## Exercise description
Verbatim transcription with images omitted: return the entries below in full.
'''
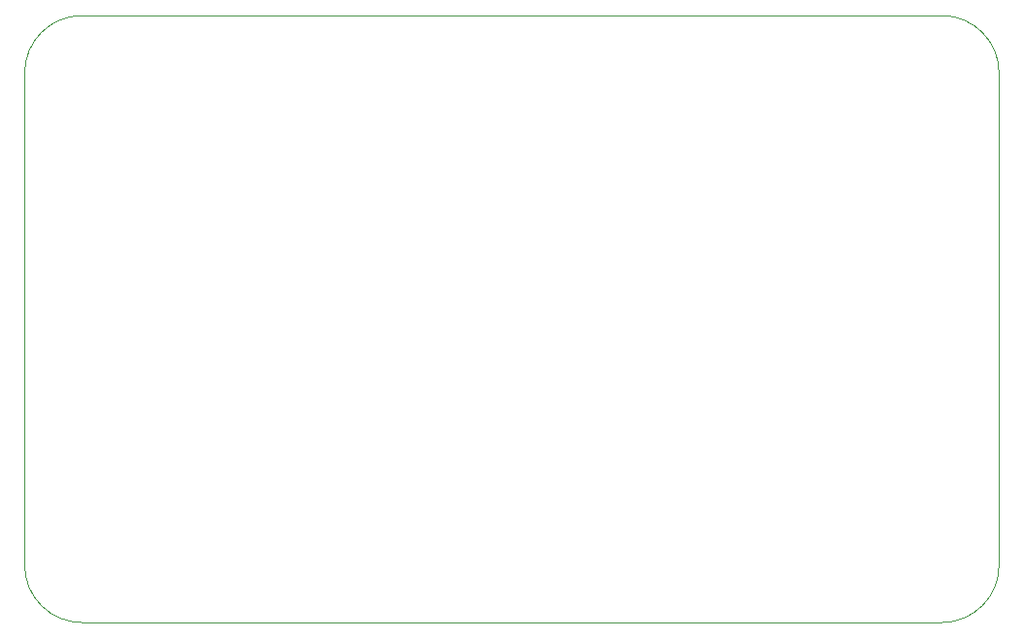
<source format=gbr>
%TF.GenerationSoftware,KiCad,Pcbnew,8.0.2*%
%TF.CreationDate,2024-06-06T18:17:57-04:00*%
%TF.ProjectId,MBARETECHmini,4d424152-4554-4454-9348-6d696e692e6b,rev?*%
%TF.SameCoordinates,Original*%
%TF.FileFunction,Profile,NP*%
%FSLAX46Y46*%
G04 Gerber Fmt 4.6, Leading zero omitted, Abs format (unit mm)*
G04 Created by KiCad (PCBNEW 8.0.2) date 2024-06-06 18:17:57*
%MOMM*%
%LPD*%
G01*
G04 APERTURE LIST*
%TA.AperFunction,Profile*%
%ADD10C,0.050000*%
%TD*%
G04 APERTURE END LIST*
D10*
X141920000Y-111049999D02*
X141920000Y-68049998D01*
X146920000Y-116049999D02*
X221920000Y-116049999D01*
X226920000Y-111049999D02*
X226920000Y-68049999D01*
X146920000Y-63049998D02*
X221920000Y-63049998D01*
X226920000Y-111049999D02*
G75*
G02*
X221920000Y-116049999I-5000000J0D01*
G01*
X141920000Y-68049998D02*
G75*
G02*
X146920000Y-63050000I5000000J-2D01*
G01*
X146920000Y-116049999D02*
G75*
G02*
X141920001Y-111049999I0J4999999D01*
G01*
X221920000Y-63049999D02*
G75*
G02*
X226919999Y-68049999I-1J-5000000D01*
G01*
M02*

</source>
'''
## Solution to this exercise
<source format=gbr>
%TF.GenerationSoftware,KiCad,Pcbnew,8.0.2*%
%TF.CreationDate,2024-06-06T18:17:57-04:00*%
%TF.ProjectId,MBARETECHmini,4d424152-4554-4454-9348-6d696e692e6b,rev?*%
%TF.SameCoordinates,Original*%
%TF.FileFunction,Profile,NP*%
%FSLAX46Y46*%
G04 Gerber Fmt 4.6, Leading zero omitted, Abs format (unit mm)*
G04 Created by KiCad (PCBNEW 8.0.2) date 2024-06-06 18:17:57*
%MOMM*%
%LPD*%
G01*
G04 APERTURE LIST*
%TA.AperFunction,Profile*%
%ADD10C,0.050000*%
%TD*%
G04 APERTURE END LIST*
D10*
X141920000Y-111049999D02*
X141920000Y-68049998D01*
X146920000Y-116049999D02*
X221920000Y-116049999D01*
X226920000Y-111049999D02*
X226920000Y-68049999D01*
X146920000Y-63049998D02*
X221920000Y-63049998D01*
X226920000Y-111049999D02*
G75*
G02*
X221920000Y-116049999I-5000000J0D01*
G01*
X141920000Y-68049998D02*
G75*
G02*
X146920000Y-63050000I5000000J-2D01*
G01*
X146920000Y-116049999D02*
G75*
G02*
X141920001Y-111049999I0J4999999D01*
G01*
X221920000Y-63049999D02*
G75*
G02*
X226919999Y-68049999I-1J-5000000D01*
G01*
M02*

</source>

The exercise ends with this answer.